Researchers at the University of South Florida and Vanderbilt University used mice genetically altered to develop abnormal levels of the protein beta amyloid, which deposits in the brain as plaques, and eventually leads to Alzheimer's-like memory loss as the mice age.
They found that young adult Alzheimer's mice exposed to 100 per cent oxygen during several 3-hour sessions showed substantial memory loss not otherwise present at their age.
Young adult Alzheimer's mice exposed to normal air had no measurable memory loss, nor did normal mice without any genetic predisposition for Alzheimer's disease.
"Although oxygen treatment beneficially increases the oxygen content of blood during or after major surgery, it also has several negative effects that we believe may trigger Alzheimer's symptoms in those destined to develop the disease," said USF neuroscientist Dr. Gary Arendash.
"Our study suggests that the combination of brain beta amyloid and exposure to high concentrations of oxygen provides a perfect storm for speeding up the onset of memory loss associated with Alzheimer's Disease," added the study's lead author.
Dr. L. Jackson Roberts II, at Vanderbilt University School of Medicine, of added: "Postoperative memory loss can be a fairly common and devastatingly irreversible problem in the elderly after major surgical procedures.

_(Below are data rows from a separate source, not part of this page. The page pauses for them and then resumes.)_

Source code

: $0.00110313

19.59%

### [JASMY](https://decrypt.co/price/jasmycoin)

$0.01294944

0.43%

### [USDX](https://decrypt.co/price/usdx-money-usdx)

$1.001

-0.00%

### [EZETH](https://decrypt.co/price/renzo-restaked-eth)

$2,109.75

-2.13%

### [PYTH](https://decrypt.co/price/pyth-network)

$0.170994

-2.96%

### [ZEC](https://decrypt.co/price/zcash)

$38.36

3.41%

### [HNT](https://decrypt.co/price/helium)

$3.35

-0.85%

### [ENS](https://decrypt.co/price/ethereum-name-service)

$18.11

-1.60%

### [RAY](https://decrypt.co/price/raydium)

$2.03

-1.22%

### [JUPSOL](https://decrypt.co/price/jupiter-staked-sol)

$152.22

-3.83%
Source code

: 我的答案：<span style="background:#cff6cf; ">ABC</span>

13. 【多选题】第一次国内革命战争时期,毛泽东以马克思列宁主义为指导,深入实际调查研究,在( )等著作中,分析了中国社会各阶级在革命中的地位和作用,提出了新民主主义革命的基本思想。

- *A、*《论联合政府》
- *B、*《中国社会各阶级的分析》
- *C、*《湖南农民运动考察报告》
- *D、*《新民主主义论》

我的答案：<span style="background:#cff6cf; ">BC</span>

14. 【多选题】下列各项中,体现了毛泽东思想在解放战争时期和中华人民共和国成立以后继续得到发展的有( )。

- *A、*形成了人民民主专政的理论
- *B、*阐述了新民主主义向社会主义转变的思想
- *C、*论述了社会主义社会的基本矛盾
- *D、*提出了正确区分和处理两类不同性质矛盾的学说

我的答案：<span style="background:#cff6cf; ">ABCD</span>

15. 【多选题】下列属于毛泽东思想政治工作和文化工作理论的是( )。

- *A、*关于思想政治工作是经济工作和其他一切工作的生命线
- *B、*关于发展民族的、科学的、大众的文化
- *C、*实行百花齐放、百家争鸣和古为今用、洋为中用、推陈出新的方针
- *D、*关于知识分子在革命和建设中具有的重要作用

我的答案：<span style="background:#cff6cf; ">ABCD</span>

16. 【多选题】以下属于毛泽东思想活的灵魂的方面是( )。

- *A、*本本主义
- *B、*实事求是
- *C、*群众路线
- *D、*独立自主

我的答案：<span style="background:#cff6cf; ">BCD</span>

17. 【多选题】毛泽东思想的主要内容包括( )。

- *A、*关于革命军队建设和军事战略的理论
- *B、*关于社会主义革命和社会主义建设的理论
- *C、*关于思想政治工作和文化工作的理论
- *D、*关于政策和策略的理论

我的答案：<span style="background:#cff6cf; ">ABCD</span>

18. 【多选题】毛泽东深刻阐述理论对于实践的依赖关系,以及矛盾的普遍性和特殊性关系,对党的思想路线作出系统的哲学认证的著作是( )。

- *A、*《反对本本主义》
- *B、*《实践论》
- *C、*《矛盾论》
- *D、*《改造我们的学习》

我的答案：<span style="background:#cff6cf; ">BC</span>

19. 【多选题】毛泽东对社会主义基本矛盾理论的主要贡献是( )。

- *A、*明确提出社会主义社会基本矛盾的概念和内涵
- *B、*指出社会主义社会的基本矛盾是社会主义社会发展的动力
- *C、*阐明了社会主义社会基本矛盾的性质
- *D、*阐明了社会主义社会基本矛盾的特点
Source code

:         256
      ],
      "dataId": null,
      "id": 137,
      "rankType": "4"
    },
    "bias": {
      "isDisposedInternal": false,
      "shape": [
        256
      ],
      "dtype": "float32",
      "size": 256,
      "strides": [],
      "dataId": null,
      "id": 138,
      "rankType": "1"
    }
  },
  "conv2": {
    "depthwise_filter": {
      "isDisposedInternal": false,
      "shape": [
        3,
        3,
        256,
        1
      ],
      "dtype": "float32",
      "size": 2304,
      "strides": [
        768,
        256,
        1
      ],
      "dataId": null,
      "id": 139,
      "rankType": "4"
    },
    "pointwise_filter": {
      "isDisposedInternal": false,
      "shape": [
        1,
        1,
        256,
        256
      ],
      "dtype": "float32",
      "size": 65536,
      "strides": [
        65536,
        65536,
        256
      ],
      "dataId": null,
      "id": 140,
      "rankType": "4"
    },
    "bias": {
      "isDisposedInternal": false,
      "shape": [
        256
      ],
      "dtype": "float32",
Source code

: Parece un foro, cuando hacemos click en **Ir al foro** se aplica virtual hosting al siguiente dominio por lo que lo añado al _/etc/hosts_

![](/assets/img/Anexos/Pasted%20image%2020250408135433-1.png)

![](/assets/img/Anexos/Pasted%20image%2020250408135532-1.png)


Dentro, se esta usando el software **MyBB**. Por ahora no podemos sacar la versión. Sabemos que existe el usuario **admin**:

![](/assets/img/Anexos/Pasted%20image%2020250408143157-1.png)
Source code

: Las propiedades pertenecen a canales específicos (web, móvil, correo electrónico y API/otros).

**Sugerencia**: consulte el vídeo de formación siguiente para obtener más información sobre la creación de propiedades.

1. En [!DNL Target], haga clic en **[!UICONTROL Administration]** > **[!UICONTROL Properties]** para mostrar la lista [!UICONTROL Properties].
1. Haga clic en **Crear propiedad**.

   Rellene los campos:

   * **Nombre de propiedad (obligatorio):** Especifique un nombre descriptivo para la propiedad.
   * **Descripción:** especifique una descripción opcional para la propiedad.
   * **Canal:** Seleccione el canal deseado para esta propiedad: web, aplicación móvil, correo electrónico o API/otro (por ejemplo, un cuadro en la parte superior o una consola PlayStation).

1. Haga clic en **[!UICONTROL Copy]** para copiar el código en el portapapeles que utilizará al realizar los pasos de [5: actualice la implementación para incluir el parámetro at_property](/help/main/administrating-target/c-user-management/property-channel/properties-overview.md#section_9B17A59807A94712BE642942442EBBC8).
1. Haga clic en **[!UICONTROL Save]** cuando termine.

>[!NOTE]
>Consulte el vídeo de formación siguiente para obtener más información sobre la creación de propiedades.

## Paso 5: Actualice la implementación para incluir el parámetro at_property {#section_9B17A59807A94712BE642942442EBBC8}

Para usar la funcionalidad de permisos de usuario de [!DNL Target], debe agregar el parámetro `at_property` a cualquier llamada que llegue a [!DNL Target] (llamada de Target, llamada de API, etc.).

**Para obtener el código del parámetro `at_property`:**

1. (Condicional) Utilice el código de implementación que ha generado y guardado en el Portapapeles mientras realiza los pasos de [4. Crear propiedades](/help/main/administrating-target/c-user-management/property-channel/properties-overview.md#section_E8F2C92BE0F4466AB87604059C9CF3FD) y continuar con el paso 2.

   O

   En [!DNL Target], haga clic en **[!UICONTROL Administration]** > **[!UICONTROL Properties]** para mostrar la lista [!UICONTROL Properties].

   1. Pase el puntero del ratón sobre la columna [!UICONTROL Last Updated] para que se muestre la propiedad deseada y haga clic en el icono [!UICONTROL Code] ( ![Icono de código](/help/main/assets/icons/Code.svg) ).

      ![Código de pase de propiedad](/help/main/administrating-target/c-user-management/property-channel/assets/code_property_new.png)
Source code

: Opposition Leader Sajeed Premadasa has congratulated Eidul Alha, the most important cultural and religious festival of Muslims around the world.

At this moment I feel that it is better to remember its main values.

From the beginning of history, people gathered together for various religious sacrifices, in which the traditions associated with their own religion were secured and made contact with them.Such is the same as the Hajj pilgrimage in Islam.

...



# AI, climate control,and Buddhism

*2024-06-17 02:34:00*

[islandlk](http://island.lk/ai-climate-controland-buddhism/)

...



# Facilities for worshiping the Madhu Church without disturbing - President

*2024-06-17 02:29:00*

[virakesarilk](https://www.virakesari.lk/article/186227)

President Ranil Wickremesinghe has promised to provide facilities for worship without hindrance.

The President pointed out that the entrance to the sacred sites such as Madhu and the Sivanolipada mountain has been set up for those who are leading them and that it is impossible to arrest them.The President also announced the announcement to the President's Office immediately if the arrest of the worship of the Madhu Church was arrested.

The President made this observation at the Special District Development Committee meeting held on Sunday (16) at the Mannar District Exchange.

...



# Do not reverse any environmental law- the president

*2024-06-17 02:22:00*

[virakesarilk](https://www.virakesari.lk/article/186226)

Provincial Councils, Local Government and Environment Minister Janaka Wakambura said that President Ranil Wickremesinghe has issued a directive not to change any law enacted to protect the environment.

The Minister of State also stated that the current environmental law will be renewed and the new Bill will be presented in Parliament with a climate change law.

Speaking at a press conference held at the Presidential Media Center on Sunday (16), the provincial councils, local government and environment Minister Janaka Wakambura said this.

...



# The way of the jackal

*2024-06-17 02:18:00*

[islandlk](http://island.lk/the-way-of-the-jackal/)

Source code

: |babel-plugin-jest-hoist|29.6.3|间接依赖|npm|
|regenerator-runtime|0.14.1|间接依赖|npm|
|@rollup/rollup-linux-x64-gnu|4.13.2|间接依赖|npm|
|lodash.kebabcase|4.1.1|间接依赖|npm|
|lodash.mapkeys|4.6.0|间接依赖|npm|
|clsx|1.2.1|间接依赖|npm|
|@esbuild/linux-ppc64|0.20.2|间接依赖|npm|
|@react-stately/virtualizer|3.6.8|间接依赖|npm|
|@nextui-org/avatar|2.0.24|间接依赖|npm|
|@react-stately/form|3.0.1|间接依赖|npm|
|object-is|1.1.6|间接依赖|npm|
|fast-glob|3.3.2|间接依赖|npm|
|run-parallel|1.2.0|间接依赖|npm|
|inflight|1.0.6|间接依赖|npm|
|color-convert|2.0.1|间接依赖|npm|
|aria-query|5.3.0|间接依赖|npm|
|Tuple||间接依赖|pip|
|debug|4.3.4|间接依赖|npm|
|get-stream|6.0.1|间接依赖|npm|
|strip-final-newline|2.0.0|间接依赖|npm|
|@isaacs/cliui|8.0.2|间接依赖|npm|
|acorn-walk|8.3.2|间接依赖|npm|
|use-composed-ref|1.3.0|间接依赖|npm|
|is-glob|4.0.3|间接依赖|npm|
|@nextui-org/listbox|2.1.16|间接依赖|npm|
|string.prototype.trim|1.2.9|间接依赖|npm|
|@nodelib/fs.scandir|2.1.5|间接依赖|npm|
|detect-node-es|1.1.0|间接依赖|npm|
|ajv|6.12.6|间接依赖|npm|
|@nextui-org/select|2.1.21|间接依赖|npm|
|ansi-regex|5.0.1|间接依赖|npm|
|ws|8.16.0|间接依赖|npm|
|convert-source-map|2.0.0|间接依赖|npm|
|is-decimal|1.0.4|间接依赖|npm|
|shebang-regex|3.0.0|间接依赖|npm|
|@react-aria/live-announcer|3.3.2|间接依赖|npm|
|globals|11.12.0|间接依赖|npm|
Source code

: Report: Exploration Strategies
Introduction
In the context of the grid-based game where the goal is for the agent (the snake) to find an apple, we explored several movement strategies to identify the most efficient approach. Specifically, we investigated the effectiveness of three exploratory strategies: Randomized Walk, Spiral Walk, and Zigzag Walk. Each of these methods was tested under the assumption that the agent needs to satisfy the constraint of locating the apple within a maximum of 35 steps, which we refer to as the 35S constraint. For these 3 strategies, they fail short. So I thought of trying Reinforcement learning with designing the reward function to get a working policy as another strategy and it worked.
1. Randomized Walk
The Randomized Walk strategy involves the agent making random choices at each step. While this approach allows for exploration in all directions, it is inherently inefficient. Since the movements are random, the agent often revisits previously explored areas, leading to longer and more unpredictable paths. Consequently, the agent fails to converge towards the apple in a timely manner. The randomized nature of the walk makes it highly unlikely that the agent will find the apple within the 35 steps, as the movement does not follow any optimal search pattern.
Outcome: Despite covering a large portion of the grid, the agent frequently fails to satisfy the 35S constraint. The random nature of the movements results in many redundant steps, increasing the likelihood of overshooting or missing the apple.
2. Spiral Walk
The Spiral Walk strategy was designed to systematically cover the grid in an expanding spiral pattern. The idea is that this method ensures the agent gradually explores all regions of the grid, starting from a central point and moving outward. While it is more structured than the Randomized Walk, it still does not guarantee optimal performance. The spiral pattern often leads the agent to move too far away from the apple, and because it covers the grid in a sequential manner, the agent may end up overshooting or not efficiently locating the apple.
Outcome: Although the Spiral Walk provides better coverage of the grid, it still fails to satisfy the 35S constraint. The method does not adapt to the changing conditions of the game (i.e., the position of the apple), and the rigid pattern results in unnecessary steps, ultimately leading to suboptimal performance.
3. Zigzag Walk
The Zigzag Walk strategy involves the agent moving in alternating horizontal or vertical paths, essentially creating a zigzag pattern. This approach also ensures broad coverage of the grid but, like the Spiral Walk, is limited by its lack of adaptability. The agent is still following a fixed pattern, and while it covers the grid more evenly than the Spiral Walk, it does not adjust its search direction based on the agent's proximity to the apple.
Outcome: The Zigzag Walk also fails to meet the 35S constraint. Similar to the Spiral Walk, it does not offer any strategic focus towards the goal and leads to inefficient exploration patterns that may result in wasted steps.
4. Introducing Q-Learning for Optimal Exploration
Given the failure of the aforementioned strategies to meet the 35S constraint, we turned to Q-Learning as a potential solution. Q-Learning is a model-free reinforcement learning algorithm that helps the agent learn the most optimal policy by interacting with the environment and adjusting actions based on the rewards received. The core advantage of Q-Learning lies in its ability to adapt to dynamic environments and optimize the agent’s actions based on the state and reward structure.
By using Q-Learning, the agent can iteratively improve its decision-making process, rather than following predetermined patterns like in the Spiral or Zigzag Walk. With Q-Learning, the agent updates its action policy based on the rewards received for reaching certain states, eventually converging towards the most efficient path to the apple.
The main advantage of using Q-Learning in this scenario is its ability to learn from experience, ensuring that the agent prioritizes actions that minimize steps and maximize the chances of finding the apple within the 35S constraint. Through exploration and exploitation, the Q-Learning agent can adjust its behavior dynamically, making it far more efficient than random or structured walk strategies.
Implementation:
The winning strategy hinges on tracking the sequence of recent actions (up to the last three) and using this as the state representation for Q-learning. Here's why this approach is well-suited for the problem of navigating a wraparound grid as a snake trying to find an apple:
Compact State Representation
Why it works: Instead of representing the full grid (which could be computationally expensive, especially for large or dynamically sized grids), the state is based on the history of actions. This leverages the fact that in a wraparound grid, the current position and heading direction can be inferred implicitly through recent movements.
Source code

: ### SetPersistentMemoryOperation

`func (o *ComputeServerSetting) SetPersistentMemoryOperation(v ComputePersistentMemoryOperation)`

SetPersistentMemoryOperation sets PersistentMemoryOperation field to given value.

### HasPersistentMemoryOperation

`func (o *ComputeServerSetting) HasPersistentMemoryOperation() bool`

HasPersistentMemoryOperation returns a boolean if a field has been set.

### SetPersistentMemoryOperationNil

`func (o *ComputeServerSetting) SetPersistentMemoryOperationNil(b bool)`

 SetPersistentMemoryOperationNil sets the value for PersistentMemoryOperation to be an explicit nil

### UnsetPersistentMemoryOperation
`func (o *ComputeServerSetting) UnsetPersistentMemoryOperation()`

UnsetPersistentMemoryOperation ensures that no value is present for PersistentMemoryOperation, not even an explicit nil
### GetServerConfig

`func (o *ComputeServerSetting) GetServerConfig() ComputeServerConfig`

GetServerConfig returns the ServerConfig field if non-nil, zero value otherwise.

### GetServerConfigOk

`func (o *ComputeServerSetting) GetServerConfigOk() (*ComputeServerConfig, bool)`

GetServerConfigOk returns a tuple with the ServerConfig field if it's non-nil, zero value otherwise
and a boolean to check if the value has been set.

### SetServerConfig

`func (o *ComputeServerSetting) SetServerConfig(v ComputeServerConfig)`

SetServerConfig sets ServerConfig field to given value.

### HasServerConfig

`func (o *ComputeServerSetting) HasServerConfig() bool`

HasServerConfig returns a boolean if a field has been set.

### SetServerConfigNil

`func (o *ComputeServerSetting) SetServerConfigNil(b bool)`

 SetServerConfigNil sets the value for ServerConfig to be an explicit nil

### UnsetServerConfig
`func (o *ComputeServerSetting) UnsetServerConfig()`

There has been much speculation as to the cause of this memory loss, but the bottom line is that no one really knows why it happens. If all it takes to prevent this is reducing the exposure of patients to unnecessarily high concentrations of oxygen in the operating room, this would be a major contribution to geriatric medicine."
The authors caution that the study in mice may or may not accurately reflect the effects of receiving high concentrations of oxygen in human surgery patients.
"Nonetheless, our results call into question the wide use of unnecessarily high concentrations of oxygen during and/or following major surgery in the elderly.
These oxygen concentrations often far exceed that required to maintain normal hemoglobin saturation in elderly patients undergoing surgery," Roberts said.